При этих словах адвоката Антонио не мог не рассмеяться. В чем-то этот венгр был прав. Самому Антонио никогда не приходило в голову посмотреть на Хоакина с такой точки зрения. Теперь ему забавно было представить мажордома в виде рулона пленки в металлической коробке, открыв которую можно показать собравшимся зрителям всю историю жизни этого человека.
– Ласло, – уже более спокойным тоном обратился он к адвокату после пары минут размышлений, – у меня к тебе еще одно дело. Понимаешь, не все, что находится у нас в квартире на проспекте Либертад, принадлежит моему отцу. Есть там одна вещь, которая является только моей собственностью. Он не имеет к ней никакого отношения. Я очень хочу взять ее себе – вне зависимости от того, как пойдет и чем обернется дело о наследстве. Сделать этого я сейчас не могу. Сам знаешь, судебные приставы вместе с полицией опечатали там все двери. Мне даже войти в квартиру и то нельзя. Мне очень нужно получить разрешение, постановление или как там еще называется – в общем, распоряжение судьи, с которым я мог бы войти в квартиру и взять то, что принадлежит только мне.
В первую секунду адвокат, похоже, не понял смысла просьбы своего клиента. Ему казалось глупым отвлекать сейчас судью на то, чтобы изъять из спорного наследства какую-то небольшую долю, судя по словам Антонио, не представляющую особой ценности. Это бы только затянуло дело и отодвинуло ту минуту, когда сын актера сможет войти в собственный дом как единственный хозяин.
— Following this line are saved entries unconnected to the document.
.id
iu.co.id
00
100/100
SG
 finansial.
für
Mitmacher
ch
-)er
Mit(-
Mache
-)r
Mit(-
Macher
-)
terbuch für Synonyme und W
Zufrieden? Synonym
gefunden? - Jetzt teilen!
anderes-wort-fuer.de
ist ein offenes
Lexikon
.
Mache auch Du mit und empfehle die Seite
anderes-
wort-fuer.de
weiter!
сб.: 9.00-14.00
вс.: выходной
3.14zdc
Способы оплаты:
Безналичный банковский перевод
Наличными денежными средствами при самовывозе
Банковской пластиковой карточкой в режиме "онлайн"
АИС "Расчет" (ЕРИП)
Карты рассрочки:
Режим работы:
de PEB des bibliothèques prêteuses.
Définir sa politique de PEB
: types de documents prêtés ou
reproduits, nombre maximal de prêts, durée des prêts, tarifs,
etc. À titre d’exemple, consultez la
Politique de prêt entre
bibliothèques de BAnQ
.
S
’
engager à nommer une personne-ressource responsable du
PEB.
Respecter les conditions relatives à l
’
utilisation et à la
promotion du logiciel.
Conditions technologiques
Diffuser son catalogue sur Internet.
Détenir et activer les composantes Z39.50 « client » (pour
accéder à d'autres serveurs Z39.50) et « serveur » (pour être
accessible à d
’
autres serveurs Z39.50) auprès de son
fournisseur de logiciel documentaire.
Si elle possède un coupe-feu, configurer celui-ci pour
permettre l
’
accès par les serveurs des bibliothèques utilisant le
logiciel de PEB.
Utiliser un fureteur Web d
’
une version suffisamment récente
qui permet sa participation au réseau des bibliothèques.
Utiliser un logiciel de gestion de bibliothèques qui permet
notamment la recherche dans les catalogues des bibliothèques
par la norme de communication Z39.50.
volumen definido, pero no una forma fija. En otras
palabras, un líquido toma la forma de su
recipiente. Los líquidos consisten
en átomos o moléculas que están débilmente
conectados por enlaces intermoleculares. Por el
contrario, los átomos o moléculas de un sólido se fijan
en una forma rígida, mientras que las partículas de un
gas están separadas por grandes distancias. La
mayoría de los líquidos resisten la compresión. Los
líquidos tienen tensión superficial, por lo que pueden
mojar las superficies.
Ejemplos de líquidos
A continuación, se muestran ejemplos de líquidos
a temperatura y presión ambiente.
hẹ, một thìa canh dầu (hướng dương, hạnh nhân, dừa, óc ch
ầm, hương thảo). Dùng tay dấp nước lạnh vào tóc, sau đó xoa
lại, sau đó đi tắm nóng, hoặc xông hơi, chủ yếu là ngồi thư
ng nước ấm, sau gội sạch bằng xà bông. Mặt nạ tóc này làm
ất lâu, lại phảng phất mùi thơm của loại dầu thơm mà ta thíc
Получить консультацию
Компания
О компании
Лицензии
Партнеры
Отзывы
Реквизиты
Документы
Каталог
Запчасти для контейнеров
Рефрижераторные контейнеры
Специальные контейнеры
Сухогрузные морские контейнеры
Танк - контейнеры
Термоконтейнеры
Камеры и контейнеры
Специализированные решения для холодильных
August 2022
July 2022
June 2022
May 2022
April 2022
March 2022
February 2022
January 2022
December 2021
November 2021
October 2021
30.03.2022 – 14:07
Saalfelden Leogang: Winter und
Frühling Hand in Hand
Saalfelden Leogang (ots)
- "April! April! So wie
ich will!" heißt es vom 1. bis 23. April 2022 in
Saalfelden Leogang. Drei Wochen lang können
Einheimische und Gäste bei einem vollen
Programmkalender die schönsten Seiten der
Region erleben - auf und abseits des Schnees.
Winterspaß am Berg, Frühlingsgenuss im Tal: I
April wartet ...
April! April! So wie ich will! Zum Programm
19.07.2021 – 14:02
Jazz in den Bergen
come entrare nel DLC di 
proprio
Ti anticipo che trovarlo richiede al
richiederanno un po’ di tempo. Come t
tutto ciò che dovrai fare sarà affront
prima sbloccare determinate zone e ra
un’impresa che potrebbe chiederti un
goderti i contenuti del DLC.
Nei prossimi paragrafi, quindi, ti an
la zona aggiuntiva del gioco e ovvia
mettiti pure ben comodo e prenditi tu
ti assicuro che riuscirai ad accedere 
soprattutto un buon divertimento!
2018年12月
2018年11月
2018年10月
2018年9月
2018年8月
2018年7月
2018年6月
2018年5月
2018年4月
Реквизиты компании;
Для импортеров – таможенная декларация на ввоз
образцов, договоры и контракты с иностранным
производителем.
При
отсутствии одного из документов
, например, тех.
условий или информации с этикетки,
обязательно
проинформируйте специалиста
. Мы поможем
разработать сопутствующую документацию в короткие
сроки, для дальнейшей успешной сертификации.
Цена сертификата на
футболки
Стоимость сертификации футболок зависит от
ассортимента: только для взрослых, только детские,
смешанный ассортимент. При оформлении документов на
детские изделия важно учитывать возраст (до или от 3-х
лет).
– Неужели это так срочно? Не мог бы ты подождать, пока судья разберется со всеми формальностями?
– Нет, не могу, – лаконично ответил Антонио.
– Ну хорошо. Завтра я подам судье прошение, но в качестве обоснования мне придется представить ему подтверждение покупки этой вещи: я имею в виду счет или чек. В противном случае не удастся доказать, что она принадлежит именно тебе.
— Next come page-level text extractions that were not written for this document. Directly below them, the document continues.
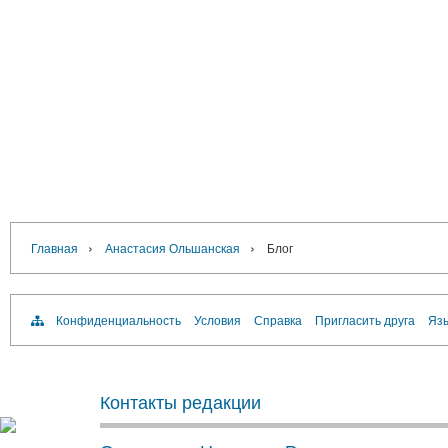
›
›
Главная
Анастасия Ольшанская
Блог
Конфиденциальность
Условия
Справка
Пригласить друга
Язы
Контакты редакции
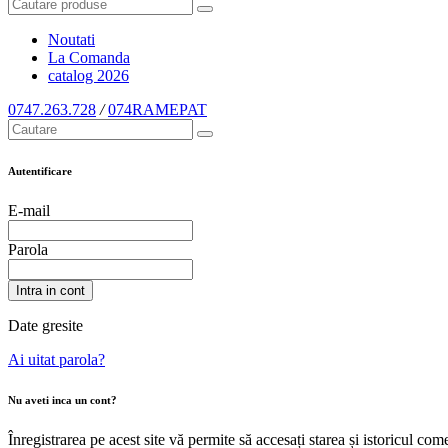
Noutati
La Comanda
catalog
2026
0747.263.728
/
074RAMEPAT
Autentificare
E-mail
Parola
Intra in cont
Date gresite
Ai uitat parola?
Nu aveti inca un cont?
Înregistrarea pe acest site vă permite să accesați starea și istoricul c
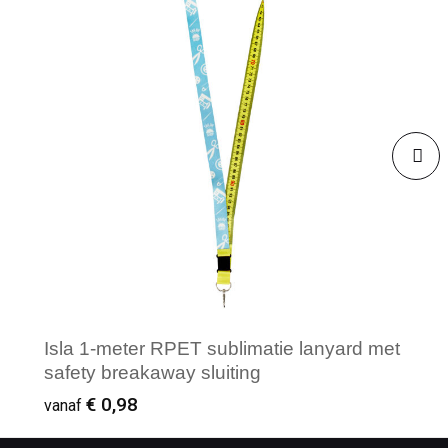
Isla 1-meter RPET sublimatie lanyard met
safety breakaway sluiting
€ 0,98
vanaf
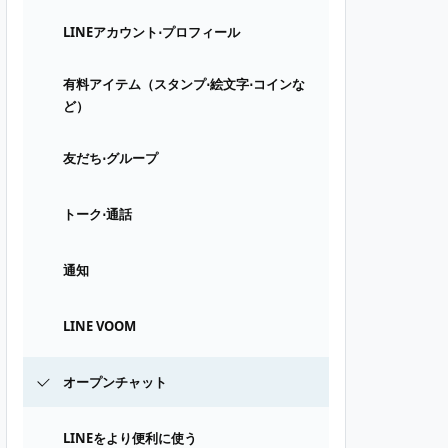
LINEアカウント⋅プロフィール
有料アイテム（スタンプ⋅絵文字⋅コインな
ど）
友だち⋅グループ
トーク⋅通話
通知
LINE VOOM
オープンチャット
LINEをより便利に使う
– У меня ничего такого нет, – спокойно сказал Антонио, еще не понимая, насколько сложную задачу ставит перед своим адвокатом.
Ласло не стал торопиться с ответом. Он прикрыл лицо ладонями и несколько секунд сидел молча.
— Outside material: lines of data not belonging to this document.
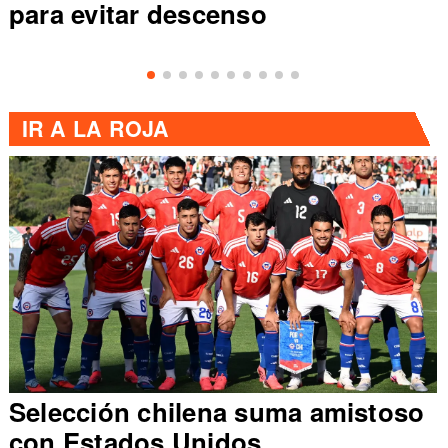
scenso
de Primera al ve
IR A
LA ROJA
Selección chilena suma amistoso
con Estados Unidos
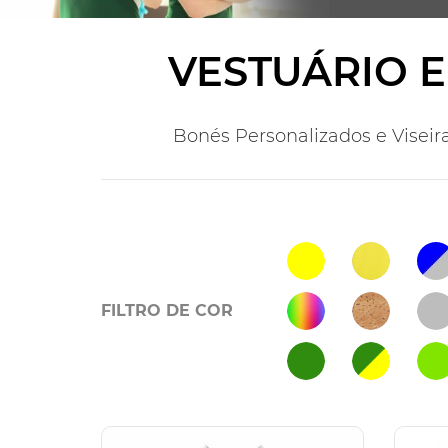
VESTUÁRIO E
Bonés Personalizados e Viseir
FILTRO DE COR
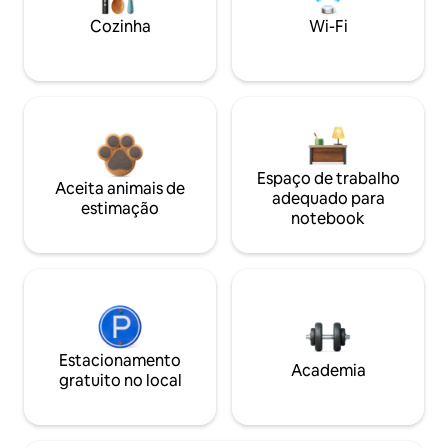
Cozinha
Wi-Fi
Espaço de trabalho
Aceita animais de
adequado para
estimação
notebook
Estacionamento
Academia
gratuito no local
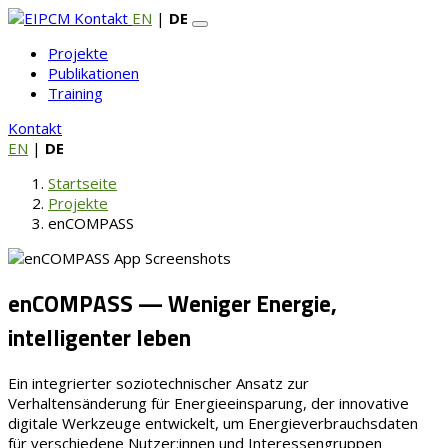
Kontakt
EN
|
DE
Projekte
Publikationen
Training
Kontakt
EN
|
DE
Startseite
Projekte
enCOMPASS
enCOMPASS — Weniger Energie,
intelligenter leben
Ein integrierter soziotechnischer Ansatz zur
Verhaltensänderung für Energieeinsparung, der innovative
digitale Werkzeuge entwickelt, um Energieverbrauchsdaten
für verschiedene Nutzer:innen und Interessengruppen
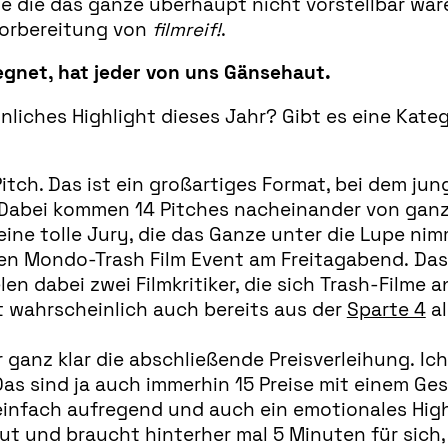
e die das ganze überhaupt nicht vorstellbar wär
Vorbereitung von
filmreif!
.
egnet, hat jeder von uns Gänsehaut.
nliches Highlight dieses Jahr? Gibt es eine Kateg
itch. Das ist ein großartiges Format, bei dem j
 Dabei kommen 14 Pitches nacheinander von ganz
ne tolle Jury, die das Ganze unter die Lupe nim
n Mondo-Trash Film Event am Freitagabend. Das w
en dabei zwei Filmkritiker, die sich Trash-Filme
ist wahrscheinlich auch bereits aus der
Sparte 4
al
 ganz klar die abschließende Preisverleihung. Ic
. Das sind ja auch immerhin 15 Preise mit einem 
 einfach aufregend und auch ein emotionales Hig
ut und braucht hinterher mal 5 Minuten für sic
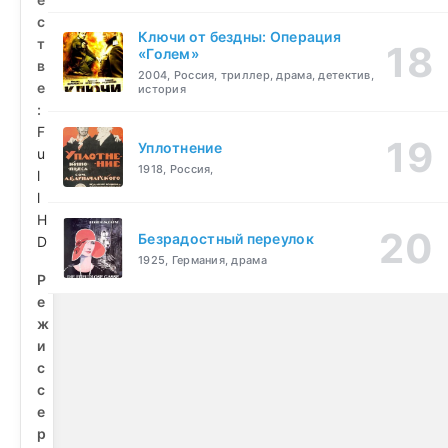
с
Ключи от бездны: Операция
т
«Голем»
в
2004, Россия, триллер, драма, детектив,
е
история
:
F
Уплотнение
u
1918, Россия,
l
l
H
Безрадостный переулок
D
1925, Германия, драма
Р
е
ж
и
с
с
е
р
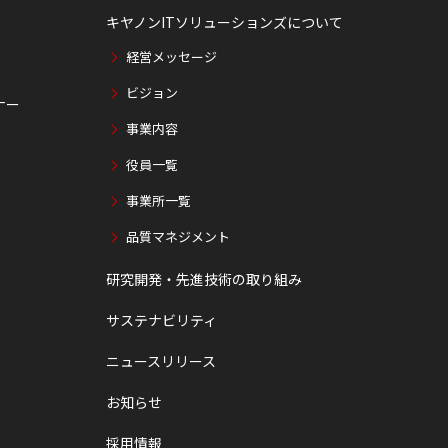
キヤノンITソリューションズについて
経営メッセージ
ビジョン
ナー
事業内容
役員一覧
事業所一覧
品質マネジメント
研究開発・先進技術の取り組み
サステナビリティ
ニュースリリース
お知らせ
採用情報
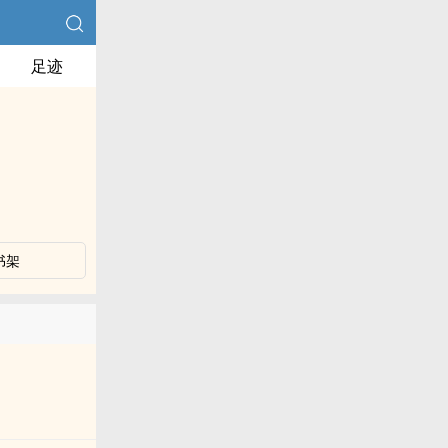
足迹
书架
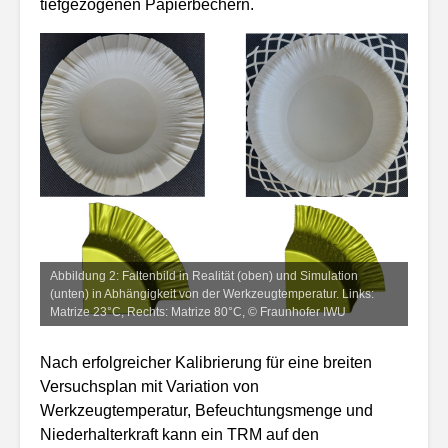
tiefgezogenen Papierbechern.
Abbildung 2: Faltenbild in Realität (oben) und Simulation
(unten) in Abhängigkeit von der Werkzeugtemperatur. Links:
Matrize 23°C, Rechts: Matrize 80°C, © Fraunhofer IWU
Nach erfolgreicher Kalibrierung für eine breiten
Versuchsplan mit Variation von
Werkzeugtemperatur, Befeuchtungsmenge und
Niederhalterkraft kann ein TRM auf den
– Все равно потребуется какое-то доказательство, что эта вещь принадлежит не вам с отцом, а тебе лично. Иначе придется ждать конца судебной тяжбы.
Эти слова стали для Антонио ушатом холодной воды. Он сдержал готовые выплеснуться эмоции и, движимый столь редко проявлявшимися в нем благоразумием и осторожностью, не стал демонстрировать даже перед доверенным адвокатом, насколько беспокоит его судьба одной-единственной не названной пока вещи. Немного подумав, он рассудил так: если в суде потребуется доказательство того, что эта вещь принадлежит только ему, он сможет представить двух свидетелей, что именно он совершил эту покупку на Гаити. Нужно будет срочно связаться с Марком Харпером и Федерико Канали.
– Ласло, уж ты-то должен знать, как покупаются продаются старинные вещи. Смотришь, решаешь для себя, нужна тебе эта штука или нет, торгуешься – и забираешь. Просить чек или выяснять, откуда хозяин ее взял, сам понимаешь, как-то не принято. Вот и в этом случае у меня нет ни счетов, ни чеков. Единственное, что я могу представить, – это показания двух свидетелей покупки. А с точки зрения закона, да и любого нормального человека эта вещь не представляет никакой ценности. Я думаю, этого хватит для получения нужного постановления судьи.